Posted by Nicky Drayden on Mar 13, 2010 in Reviews

Published by: Fantasy Magazine, March 1, 2010

The Story:

In Bearing Fruit, a sixteen-year-old girl bathing in a river near her home finds herself smitten with a mango bobbing in the current. By the time it’s had its way with her, the poor girl finds herself suddenly with child. Of course no one believes her story, and she can barely believe it herself.  She doesn’t know much about how babies are made, but she’s pretty sure that fruit isn’t involved. Even though her closest cousins vouch for her chastity, the girl is still subtly shunned by her family and neighbors, so she sets forth on a journey upstream to find the father of her unborn child.

The Craft: Character Arcs

SPOILERS

If there’s one thing that will change a young woman, it’s getting knocked up by a frisky piece of fruit. Not only is her body going through a rapid change, but so are her relationships, her perceived value to her village, and her own self-esteem. At the beginning of the story, she’s innocent, virtuous, and carefree.
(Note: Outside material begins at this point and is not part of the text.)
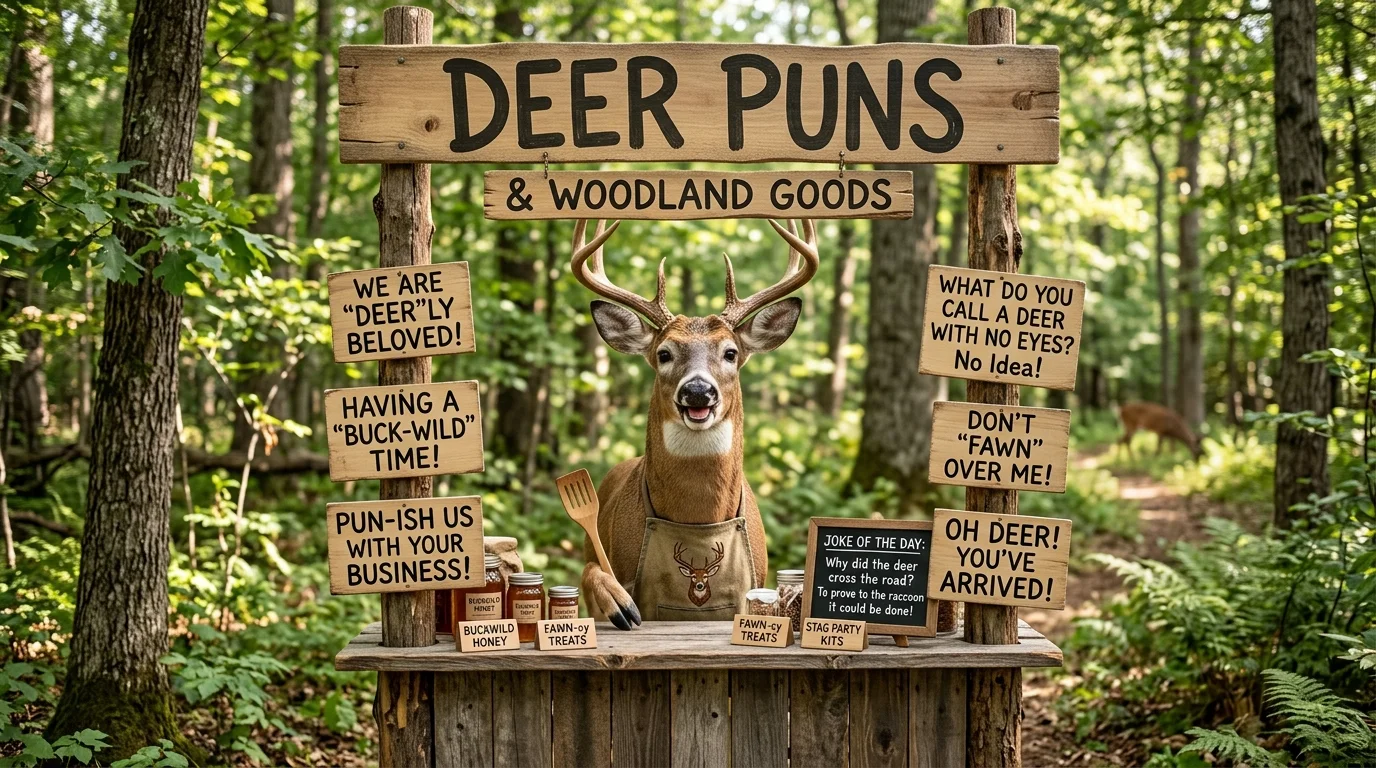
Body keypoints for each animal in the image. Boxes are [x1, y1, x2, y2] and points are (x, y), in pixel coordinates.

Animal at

Once the prettiest girl in the village, the pregnant girl finds that her prospects have dwindled, and the boy cousins who once safeguarded her virtue are now given more useful tasks, such as building a shelter for the family’s livestock.

It’s at this point that our young heroine departs from her initial character setup, no longer so innocent, virtuous, or carefree…at least in the eyes of her family. They’re relieved to be rid of her when she announces that she intends to set out on a perilous journey into the wild to find the father of her unborn child. With the company of her closest girl cousins, and armed only with sticks and their sharp tongues, they travel upstream not knowing what to expect. She’s quick to accuse the first soul they happen upon: a young boy attending a mango tree for an old widow. It turns out that he’s not the culprit, and though he does offer to escort one of the weary girl cousins home under suspicious pretenses, our heroine has learned she is no longer fit to judge other people’s choices.

Her physical changes quickly escalate after a brief encounter with a handsome thief using the trunk of a mango tree to stash his stolen goods. As our heroine makes her way further up the now tumultuous river, her pregnant belly weighs heavily upon her and she’s cursed with morning sickness as well. She comes upon an old man tending a mango tree, though our heroine is too disgusted with mankind to afford him any sort of respect. She discovers that indeed this man knows how her pregnancy came to be — that the mango was set forth on a journey to find his shy son a wife. Swept up in a lavish lifestyle, our again fair maiden has the opportunity to reclaim her respectability, though at the cost of her self-respect. The son never receives the tongue lashing she’d been saving for him, and though the life he offers her is not a bad one by any means, her thoughts circle back to that handsome thief and the life she might have had with him.

Bearing Fruit is a great, quirky tale with a bittersweet character arc. Going from innocence, to driven by fierce resentment, to settling for a life that isn”t her choice but is good enough. If she hadn’t found her drive, she would have remained at home, shunned. If she hadn’t decided to barter her self-respect for stability and comfort, she would have remained poor. But through her changes, she reaches an ending she can live with, even though it’s not her happily-ever-after that fair maidens are often promised.